The original dataset contains : CelebFaces Attributes Dataset (CelebA) is a large-scale face attributes dataset with more than 200K celebrity images, each with 40 attribute annotations. The images in this dataset cover large pose variations and background clutter. CelebA has large diversities, large quantities, and rich annotations, including

  • 10,177 number of identities
  • 202,599 face images
  • 5 landmark locations
  • 40 binary attribute annotations per image.

The dataset can be employed as the training and test sets for the following computer vision tasks: face attribute recognition, face recognition, face detection, landmark (or facial part) localization, and face editing & synthesis.

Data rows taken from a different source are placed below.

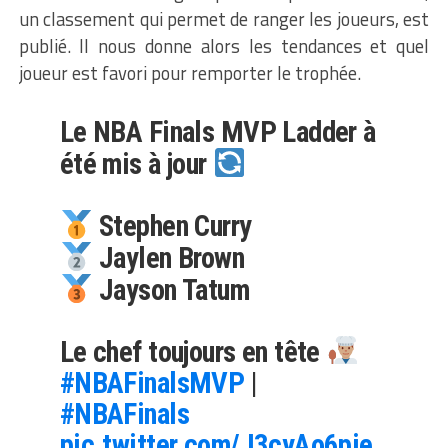
un classement qui permet de ranger les joueurs, est
publié. Il nous donne alors les tendances et quel
joueur est favori pour remporter le trophée.
Le NBA Finals MVP Ladder à
été mis à jour
Stephen Curry
Jaylen Brown
Jayson Tatum
Le chef toujours en tête
#NBAFinalsMVP
|
#NBAFinals
pic.twitter.com/J3cyAo6pie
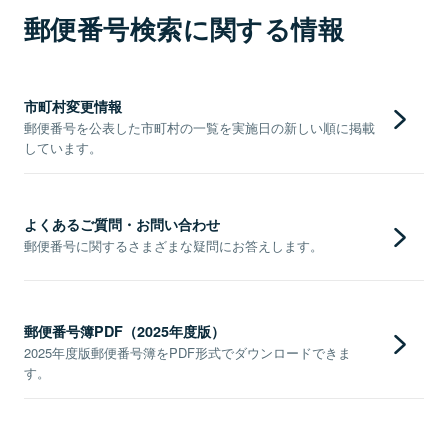
郵便番号検索に関する情報
市町村変更情報
郵便番号を公表した市町村の一覧を実施日の新しい順に掲載
しています。
よくあるご質問・お問い合わせ
郵便番号に関するさまざまな疑問にお答えします。
郵便番号簿PDF（2025年度版）
2025年度版郵便番号簿をPDF形式でダウンロードできま
す。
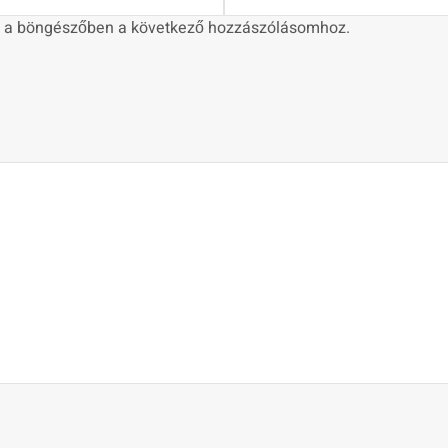
 a böngészőben a következő hozzászólásomhoz.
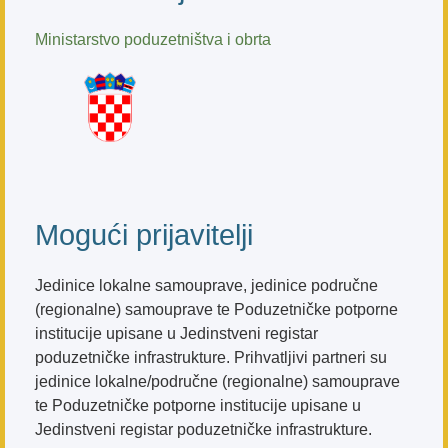
Ministarstvo poduzetništva i obrta
Mogući prijavitelji
Jedinice lokalne samouprave, jedinice područne
(regionalne) samouprave te Poduzetničke potporne
institucije upisane u Jedinstveni registar
poduzetničke infrastrukture. Prihvatljivi partneri su
jedinice lokalne/područne (regionalne) samouprave
te Poduzetničke potporne institucije upisane u
Jedinstveni registar poduzetničke infrastrukture.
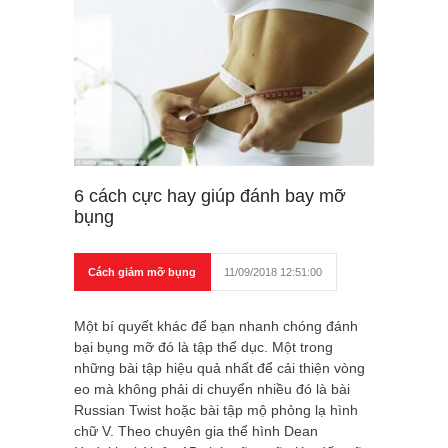
6 cách cực hay giúp đánh bay mỡ
bụng
Cách giảm mỡ bụng
11/09/2018 12:51:00
Một bí quyết khác để bạn nhanh chóng đánh
bại bụng mỡ đó là tập thể dục. Một trong
những bài tập hiệu quả nhất để cải thiện vòng
eo mà không phải di chuyển nhiều đó là bài
Russian Twist hoặc bài tập mộ phỏng lạ hình
chữ V. Theo chuyên gia thể hình Dean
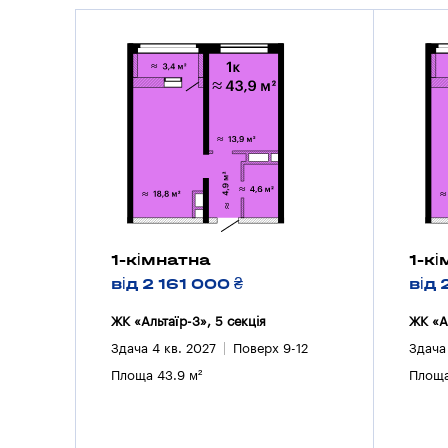
1-кімнатна
1-к
від 2 161 000 ₴
від 
ЖК «Альтаїр-3», 5 секцiя
ЖК «А
Здача 4 кв. 2027
Поверх 9-12
Здача
Площа 43.9 м²
Площа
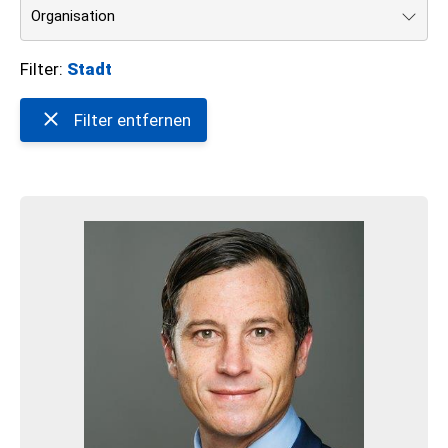
Organisation
Filter:
Stadt
Filter entfernen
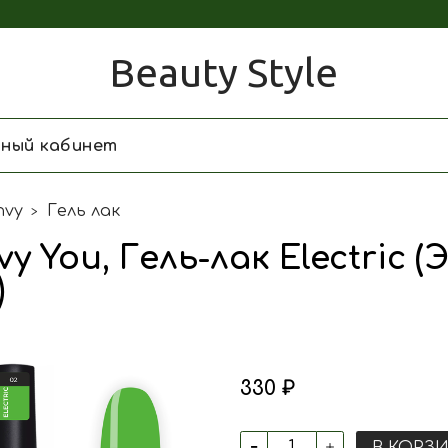
Beauty Style
чный кабинет
nvy
Гель лак
nvy You, Гель-лак Electric
)
330 ₽
В КОРЗ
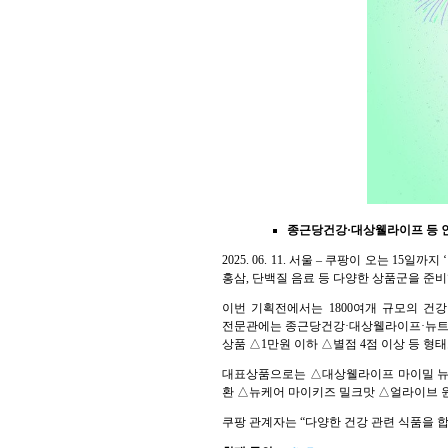
종근당건강·대상웰라이프 등 
2025. 06. 11. 서울 – 쿠팡이 오는 
홍삼, 단백질 음료 등 다양한 상품군을 준비
이번 기획전에서는 1800여개 규모의 건
전문관에는 종근당건강·대상웰라이프·뉴트리디
상품 △1만원 이하 △별점 4점 이상 등 형
대표상품으로는 △대상웰라이프 마이밀 뉴
환 △뉴케어 마이키즈 밀크맛 △얼라이브 원
쿠팡 관계자는 “다양한 건강 관련 식품을 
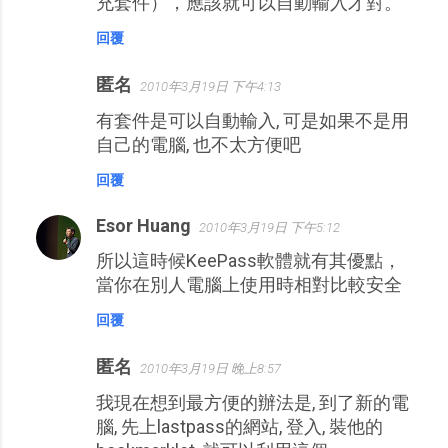
充套件），應該就可以自動輸入才對。
回覆
匿名
2010年3月19日 下午4:13
有套件是可以自動輸入, 可是如果不是用
自己的電腦, 也不太方便吧
回覆
Esor Huang
2010年3月19日 下午5:12
所以這時候KeePass軟體就有其優點，
當你在別人電腦上使用時相對比較安全
回覆
匿名
2010年3月19日 晚上8:57
我現在想到最方便的辦法是, 到了新的電
腦, 先上lastpass的網站, 登入, 裝他的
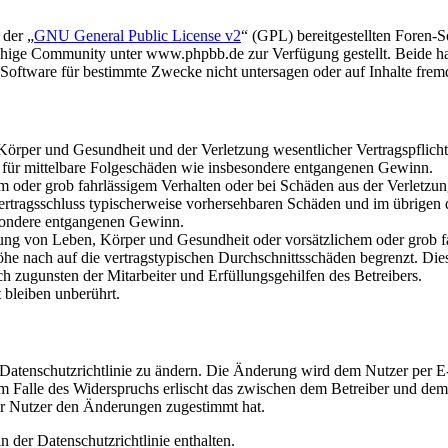
 der „
GNU General Public License v2
“ (GPL) bereitgestellten Foren
hige Community unter www.phpbb.de zur Verfügung gestellt. Beide hab
oftware für bestimmte Zwecke nicht untersagen oder auf Inhalte frem
rper und Gesundheit und der Verletzung wesentlicher Vertragspflichten
ch für mittelbare Folgeschäden wie insbesondere entgangenen Gewinn.
em oder grob fahrlässigem Verhalten oder bei Schäden aus der Verletz
i Vertragsschluss typischerweise vorhersehbaren Schäden und im übrigen
besondere entgangenen Gewinn.
ng von Leben, Körper und Gesundheit oder vorsätzlichem oder grob fah
e nach auf die vertragstypischen Durchschnittsschäden begrenzt. Dies
h zugunsten der Mitarbeiter und Erfüllungsgehilfen des Betreibers.
bleiben unberührt.
 Datenschutzrichtlinie zu ändern. Die Änderung wird dem Nutzer per E-
m Falle des Widerspruchs erlischt das zwischen dem Betreiber und dem 
er Nutzer den Änderungen zugestimmt hat.
 der Datenschutzrichtlinie enthalten.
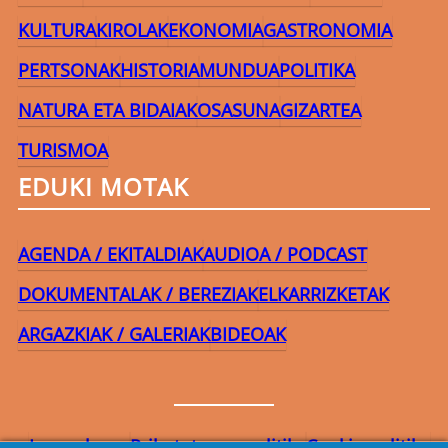
KULTURA
KIROLAK
EKONOMIA
GASTRONOMIA
PERTSONAK
HISTORIA
MUNDUA
POLITIKA
NATURA ETA BIDAIAK
OSASUNA
GIZARTEA
TURISMOA
EDUKI MOTAK
AGENDA / EKITALDIAK
AUDIOA / PODCAST
DOKUMENTALAK / BEREZIAK
ELKARRIZKETAK
ARGAZKIAK / GALERIAK
BIDEOAK
Lege-oharra
Pribatutasun-politika
Cookie politika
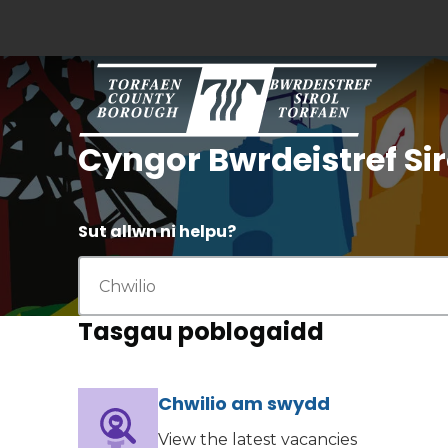
Cyngor Bwrdeistref Sir
Sut allwn ni helpu?
Tasgau poblogaidd
Chwilio am swydd
(yn agor mewn tab newydd)
View the latest vacancies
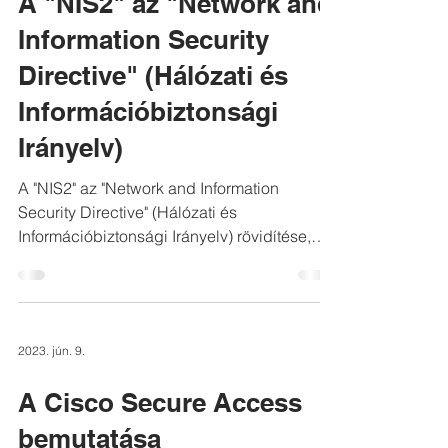
A "NIS2" az "Network and
Information Security
Directive" (Hálózati és
Információbiztonsági
Irányelv)
A "NIS2" az "Network and Information
Security Directive" (Hálózati és
Információbiztonsági Irányelv) rövidítése,
amely az Európai Unió...
2023. jún. 9.
A Cisco Secure Access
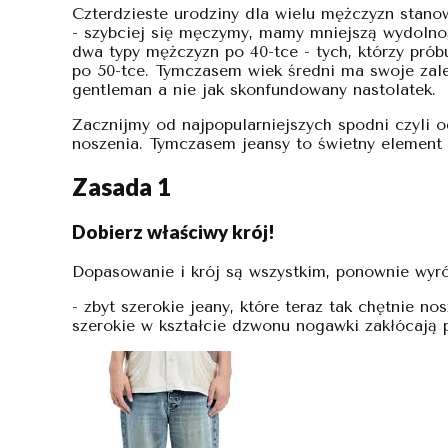
Czterdzieste urodziny dla wielu mężczyzn stanow
- szybciej się męczymy, mamy mniejszą wydolnoś
dwa typy mężczyzn po 40-tce - tych, którzy próbu
po 50-tce. Tymczasem wiek średni ma swoje zale
gentleman a nie jak skonfundowany nastolatek.
Zacznijmy od najpopularniejszych spodni czyli o
noszenia. Tymczasem jeansy to świetny element
Zasada 1
Dobierz właściwy krój!
Dopasowanie i krój są wszystkim, ponownie wyr
- zbyt szerokie jeany, które teraz tak chętnie no
szerokie w kształcie dzwonu nogawki zakłócają p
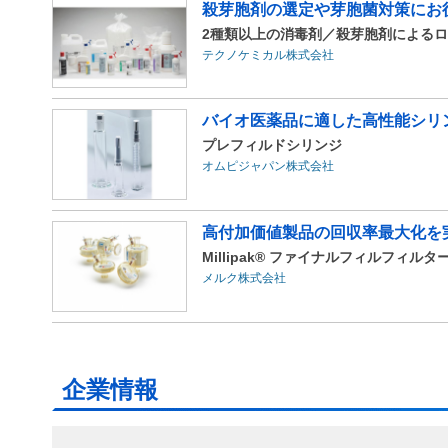
殺芽胞剤の選定や芽胞菌対策にお
2種類以上の消毒剤／殺芽胞剤による
テクノケミカル株式会社
バイオ医薬品に適した高性能シリ
プレフィルドシリンジ
オムピジャパン株式会社
高付加価値製品の回収率最大化を
Millipak® ファイナルフィルフィルタ
メルク株式会社
企業情報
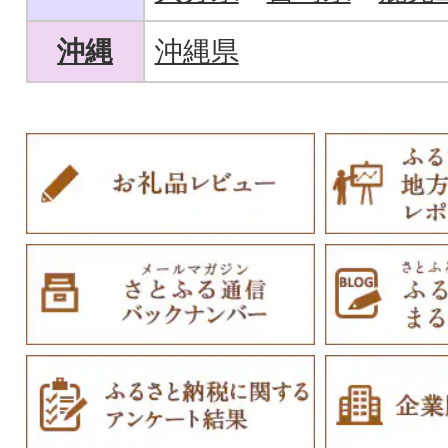
沖縄
沖縄県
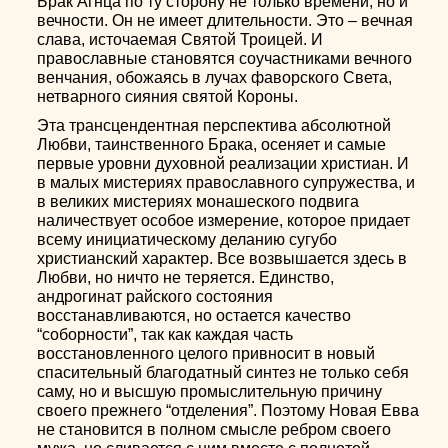
Брак Агнца по ту сторону не только времени, но и
вечности. Он не имеет длительности. Это – вечная
слава, источаемая Святой Троицей. И
православные становятся соучастниками вечного
венчания, обожаясь в лучах фаворского Света,
нетварного сияния святой Короны.
Эта трансцендентная перспектива абсолютной
Любви, таинственного Брака, осеняет и самые
первые уровни духовной реализации христиан. И
в малых мистериях православного супружества, и
в великих мистериях монашеского подвига
наличествует особое измерение, которое придает
всему инициатическому деланию сугубо
христианский характер. Все возвышается здесь в
Любви, но ничто не теряется. Единство,
андрогинат райского состояния
восстанавливаются, но остается качество
“соборности”, так как каждая часть
восстановленного целого привносит в новый
спасительный благодатный синтез не только себя
саму, но и высшую промыслительную причину
своего прежнего “отделения”. Поэтому Новая Евва
не становится в полном смысле ребром своего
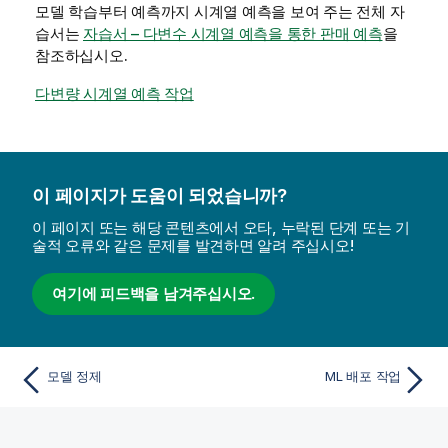
모델 학습부터 예측까지 시계열 예측을 보여 주는 전체 자
습서는
자습서 – 다변수 시계열 예측을 통한 판매 예측
을
참조하십시오.
다변량 시계열 예측 작업
이 페이지가 도움이 되었습니까?
이 페이지 또는 해당 콘텐츠에서 오타, 누락된 단계 또는 기
술적 오류와 같은 문제를 발견하면 알려 주십시오!
여기에 피드백을 남겨주십시오.
모델 정제
ML 배포 작업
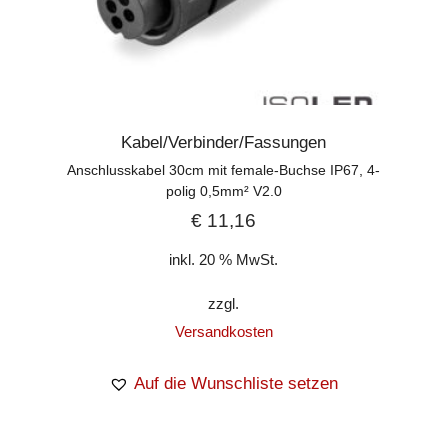
Kabel/Verbinder/Fassungen
Anschlusskabel 30cm mit female-Buchse IP67, 4-
polig 0,5mm² V2.0
€
11,16
inkl. 20 % MwSt.
zzgl.
Versandkosten
Auf die Wunschliste setzen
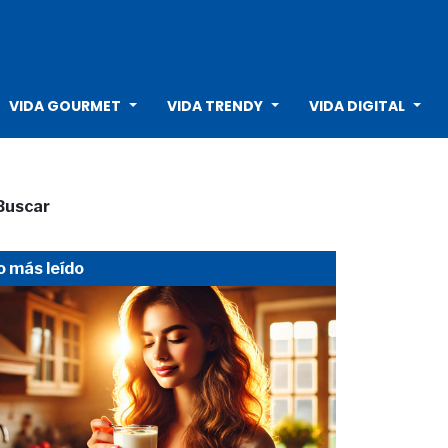
VIDA GOURMET
VIDA TRENDY
VIDA DIGITAL
Buscar
o más leído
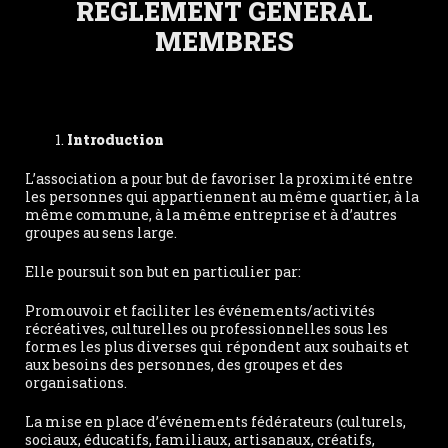
REGLEMENT GENERAL
MEMBRES
Introduction
L’association a pour but de favoriser la proximité entre
les personnes qui appartiennent au même quartier, à la
même commune, à la même entreprise et à d’autres
groupes au sens large.
Elle poursuit son but en particulier par:
Promouvoir et faciliter les événements/activités
récréatives, culturelles ou professionnelles sous les
formes les plus diverses qui répondent aux souhaits et
aux besoins des personnes, des groupes et des
organisations.
La mise en place d’événements fédérateurs (culturels,
sociaux, éducatifs, familiaux, artisanaux, créatifs,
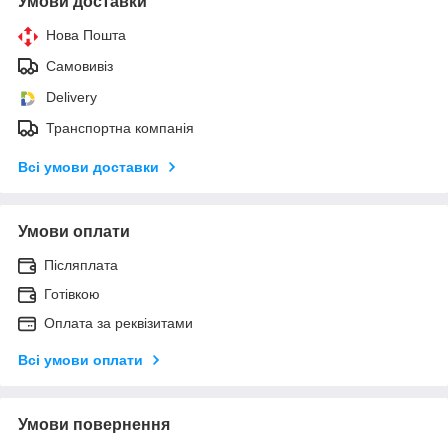
Умови доставки
Нова Пошта
Самовивіз
Delivery
Транспортна компанія
Всі умови доставки
Умови оплати
Післяплата
Готівкою
Оплата за реквізитами
Всі умови оплати
Умови повернення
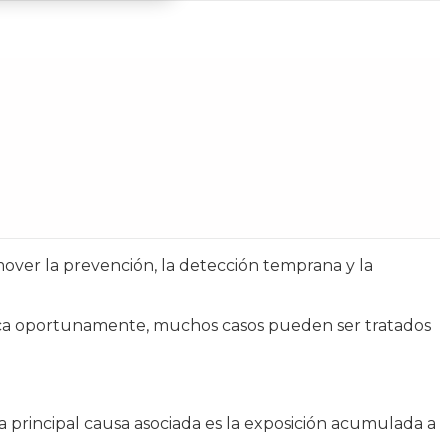
over la prevención, la detección temprana y la
ifica oportunamente, muchos casos pueden ser tratados
 principal causa asociada es la exposición acumulada a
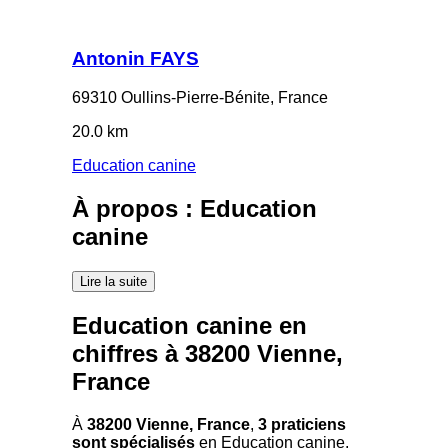
Antonin FAYS
69310 Oullins-Pierre-Bénite, France
20.0 km
Education canine
À propos : Education
canine
Lire la suite
Education canine en
chiffres à 38200 Vienne,
France
À
38200 Vienne, France
,
3 praticiens
sont spécialisés
en Education canine.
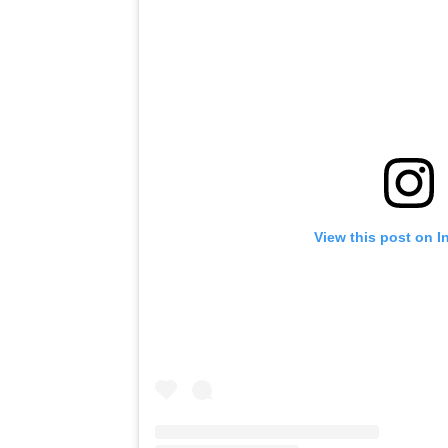
View this post on I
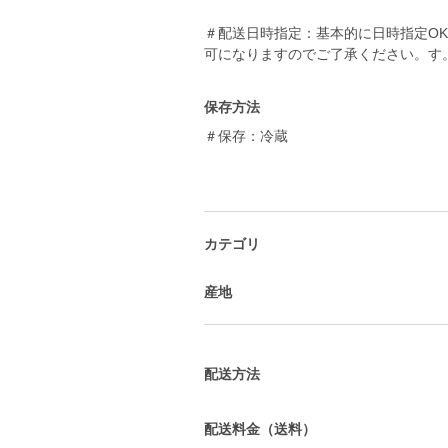
＃配送日時指定：基本的に日時指定O
可になりますのでご了承ください。す
保存方法
＃保存：冷蔵
カテゴリ
産地
配送方法
配送料金（送料）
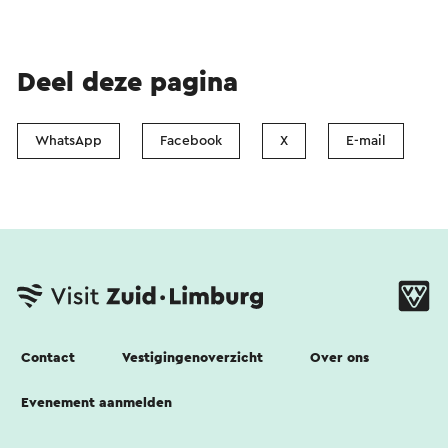
Deel deze pagina
WhatsApp
Facebook
X
E-mail
Contact
Vestigingenoverzicht
Over ons
Evenement aanmelden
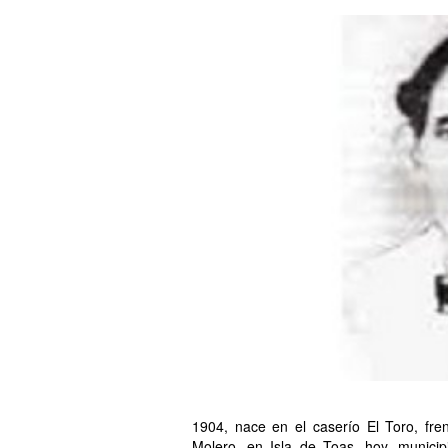
1904, nace en el caserío El Toro, fre
Molero, en Isla de Toas, hoy, municipi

@inproceedings{liu2015faceattributes,
  title = {Deep Learning Face Attributes in the Wild},
  author = {Liu, Ziwei and Luo, Ping and Wang, Xiaogang and Tang, Xiaoou},
  booktitle = {Proceedings of International Conference on Computer Vision (ICCV)},
  month = {December},
  year = {2015} 
}
  • Dataset Name: CelebA-Smiles
  • Language: English
  • Total Size: 50,000 demonstrations

Contents

The subset dataset consists of images of celebrity people with 40 attributes. The CelebA-Smile dataset is balanced with 50% people smiling and 50% people not smiling, it also contains the other 39 attributes like "5_o_Clock_Shadow", "Arched_Eyebrows", "Attractive", "Bags_Under_Eyes", "bald", etc.

How to use

from datasets import load_dataset

dataset = load_dataset("AiresPucrs/CelebA-Smiles", split='train')

License

The dataset is licensed under the Other.